Of course I'm liberal, I believe in liberty.

Friday, February 25, 2005

Maya, Bria Interview

Maya Keyes' girlfriend Bria posted their interview in Metro Weekly. Maya explains her situation:
MW: At what point did you come to the realization that "I may be one of those people?"

MARCEL-KEYES: In middle school. Everybody else would be sitting around talking about actors and I was more interested in Angelina Jolie than Leonardo DiCaprio.

MW: What kind of conflict did that produce within you?

MARCEL-KEYES: Obviously, when you're young your parents sort of shape your whole world. When all I'd heard through my entire growing up years was how it was wrong and bad and evil and sinful, it didn't make me very happy when I began to realize that I was queer. But part of growing up is distancing yourself from only thinking what your parents have told you to think, shaping your own views of things. I started learning to accept that maybe being queer really wasn't all evil and immoral and wrong.

MW: So you lived with your feelings for a while, but kept it quiet.
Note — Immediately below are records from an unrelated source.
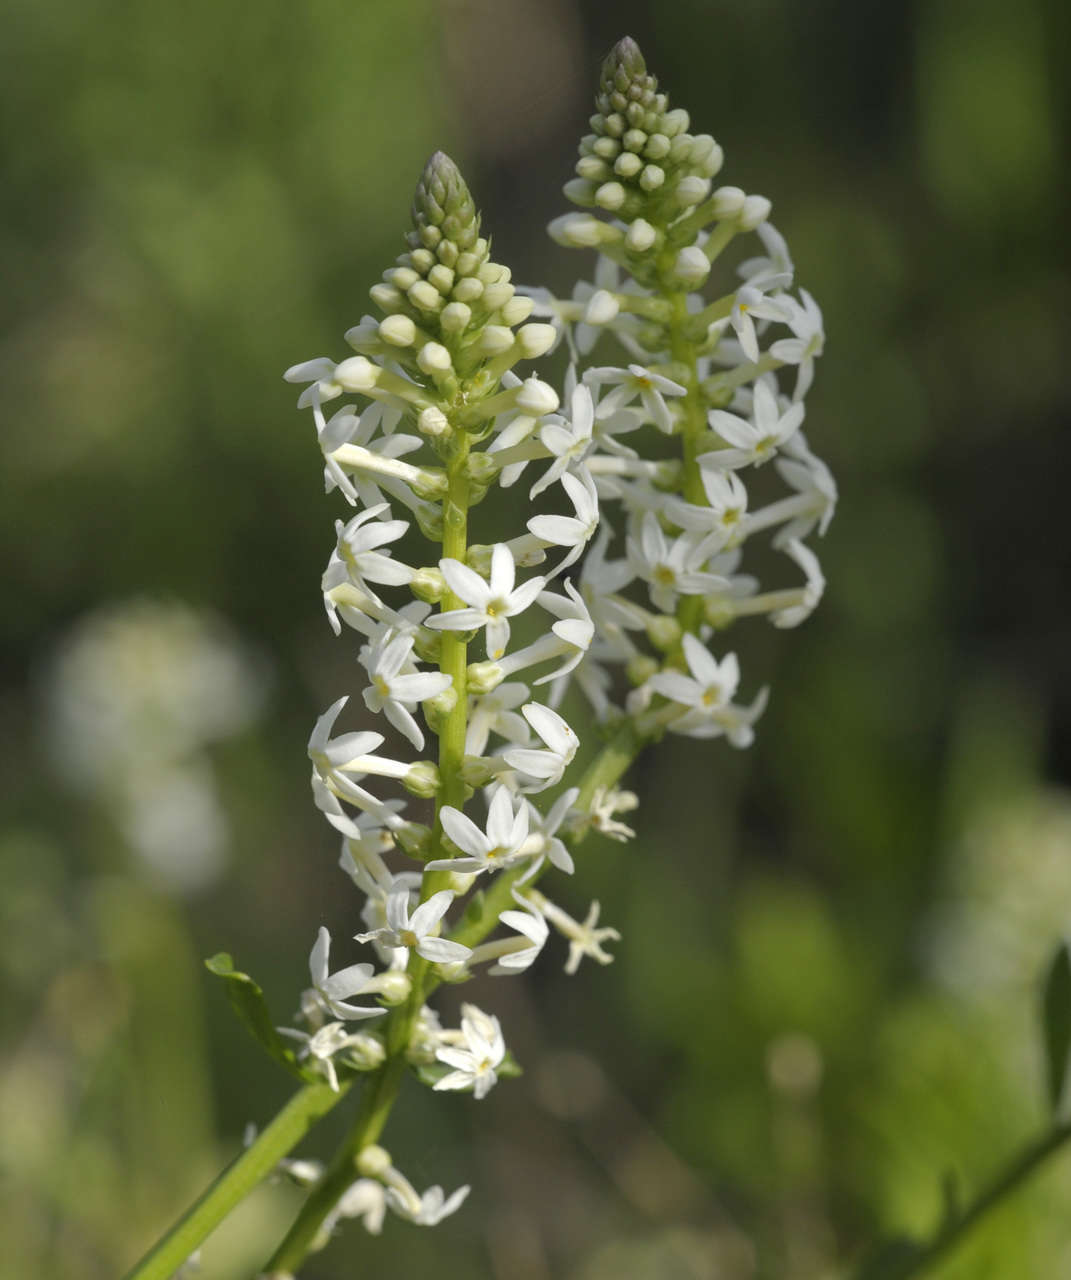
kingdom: Plantae
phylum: Tracheophyta
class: Magnoliopsida
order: Celastrales
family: Celastraceae
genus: Stackhousia
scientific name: Stackhousia monogyna
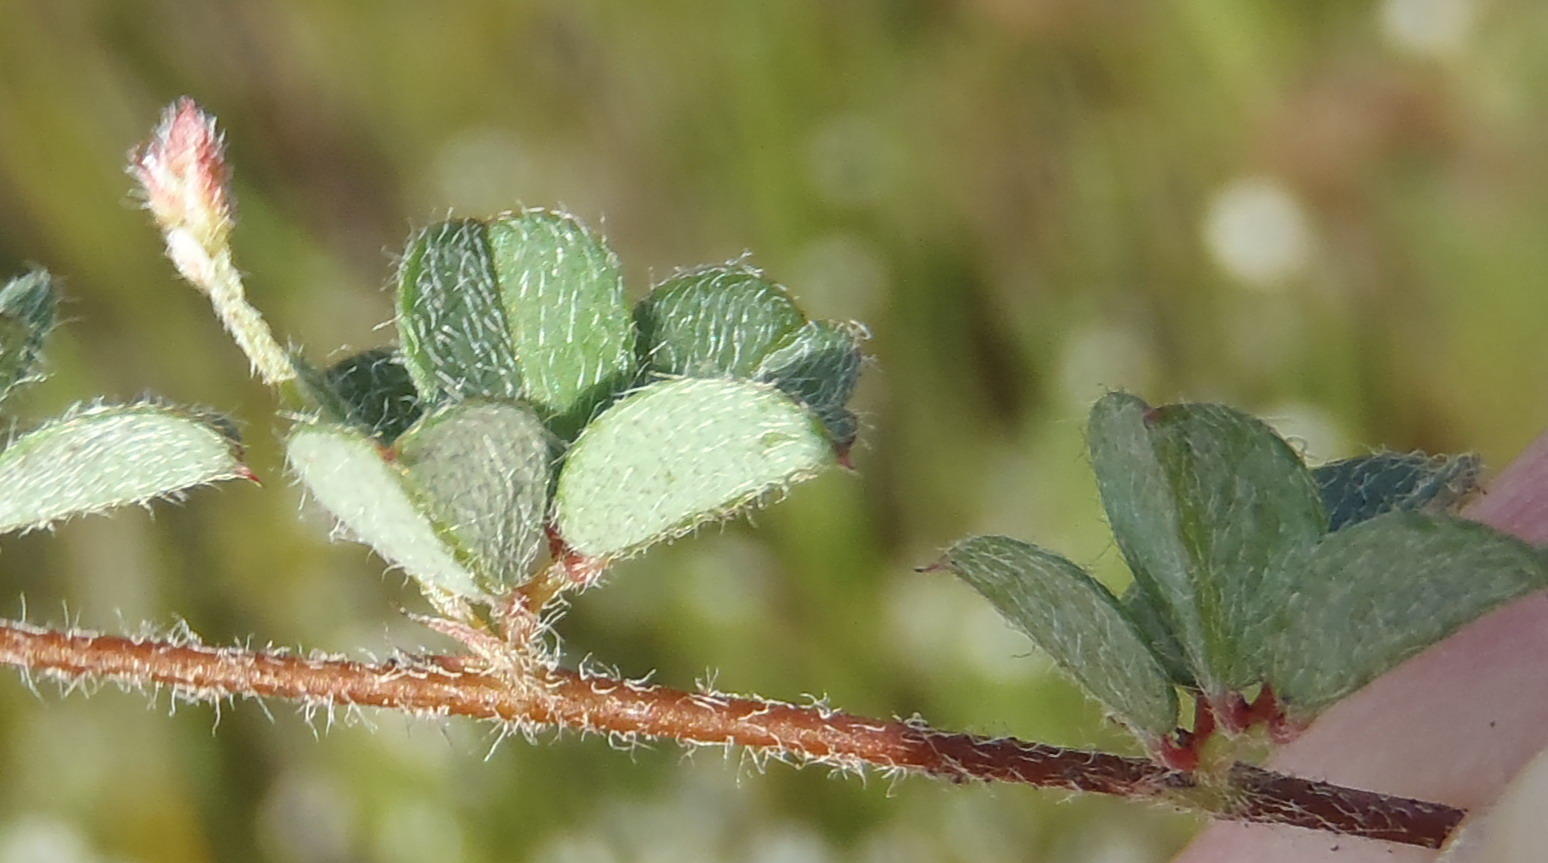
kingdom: Plantae
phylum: Tracheophyta
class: Magnoliopsida
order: Fabales
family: Fabaceae
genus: Indigofera
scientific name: Indigofera alopecuroides
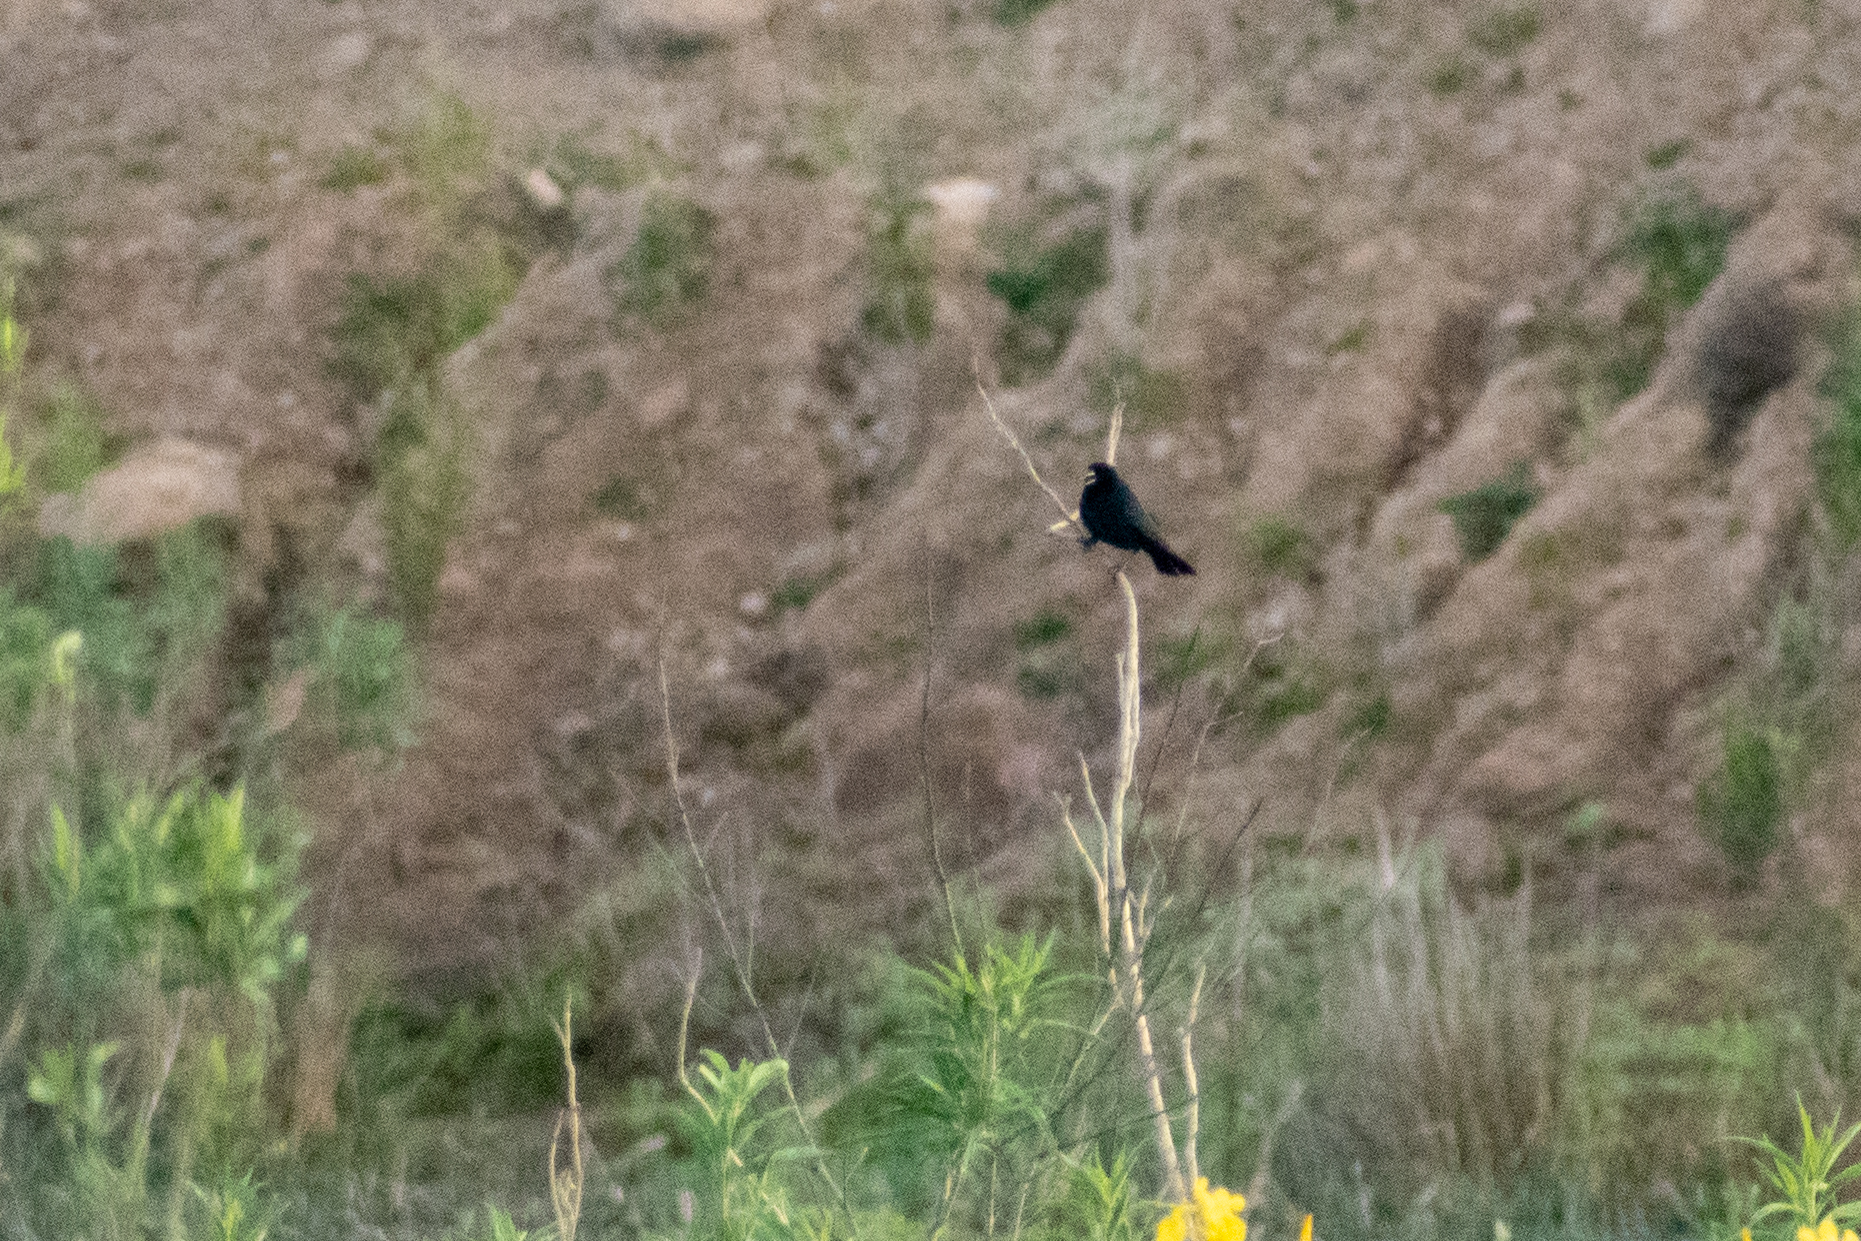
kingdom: Animalia
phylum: Chordata
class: Aves
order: Passeriformes
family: Icteridae
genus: Chrysomus
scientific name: Chrysomus ruficapillus
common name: Chestnut-capped blackbird
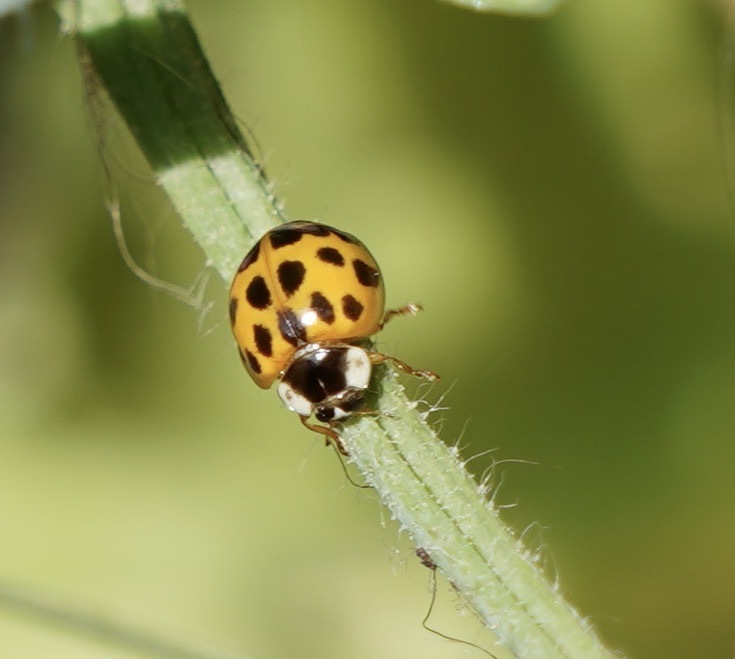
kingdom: Animalia
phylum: Arthropoda
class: Insecta
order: Coleoptera
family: Coccinellidae
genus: Harmonia
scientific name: Harmonia axyridis
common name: Harlequin ladybird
MARCEL-KEYES: Yes. It really didn't make much sense to me to say anything about it when I knew exactly what my parents thought. I didn't think it would make life very pleasant.

MW: Did you at any point think that your being gay could change their minds about homosexuality?

MARCEL-KEYES: No. My parents believe what they believe because of their religion. My mom, if possible, is even more conservative than my dad. I didn't think it would change anything. If you think that something is morally wrong, just because somebody you know is doing it doesn't mean that you start accepting it. So if people like my parents really believe it is a sin, then because I'm sinning isn't suddenly going to make them stop and think, "Oh, well, it's okay now."

MW: You admire their dedication to their principles?

MARCEL-KEYES: Yes. They have a lot of integrity. I think they're wrong on this issue and I wish they would change, but I don't think they're going to.
MW: Roughly how long has your father known you are gay?

MARCEL-KEYES: He's known since the end of high school. I graduated in 2003, so a couple of years now.

MW: The story we're hearing is that he disowned you, kicked you out.

MARCEL-KEYES: He cut off all financial support, but that's something that I can totally understand. I am working for things that he's directly opposed to. It doesn't make much sense for him to be [financially] supporting someone who is working against what he believes in.

On a personal level, I'm not sure what's going to happen. It's been crazy.

MW: Why was there no conflict while you were working on your father's campaign if he knew you were gay?

MARCEL-KEYES: Well, basically, I think my parents have never really accepted that I was queer. They thought it was a phase. As long as I was quiet about it and it was just them who knew, they could kind of try and push me back toward heterosexuality. But when I actually acknowledged it publicly, then it was sort of like "Oh, gosh, we can't be having that around here."
Bria share's her story and has something good to say about Focus on the Family (all things considered):
MW: Bria, what's your story?

MURRAY: I was raised with the same beliefs as Maya, that being gay was wrong, it was a sin. My parents were separated. My dad left when I was 7. He was abusive to my mom, and my mom was abusive to me. She would beat me and quote Bible verses at me. She was pretty ultra religious.

She read my journal where I wrote down "I think I might be bi." She called her therapist, all upset. I'm sure you're aware of "Focus on the Family." Are you aware of their [ex-gay program] "Love Won Out?" Well, she took me to one of those.

MW: Did you resent her for trying to change you?

MURRAY: No, because it was fascinating to me to hear all this "psychology." It was not what I expected, you know, "gays bad, going to hell." It was definitely not coming from a condemning point of view. So I don't necessarily resent her for that. I don't resent a lot of people for a lot of things. It's not worth my time nor my energy.
I've become a regular reader of Maya, Bria and some of their friends' blogs. I always find different points of view interesting and they come from an angle I've never seen; gay, Christian, anarchist, pro-life -- they defy stereotypes. That makes them interesting. Recently one of Maya's best friends started his his own blog. This guy (I don't know his name) seems to be the only atheist in the group, but he furthers the cause of defying stereotypes by being in the air force and currently deployed in Iraq. Fascinating people, all of them. And they all seem like good people, too.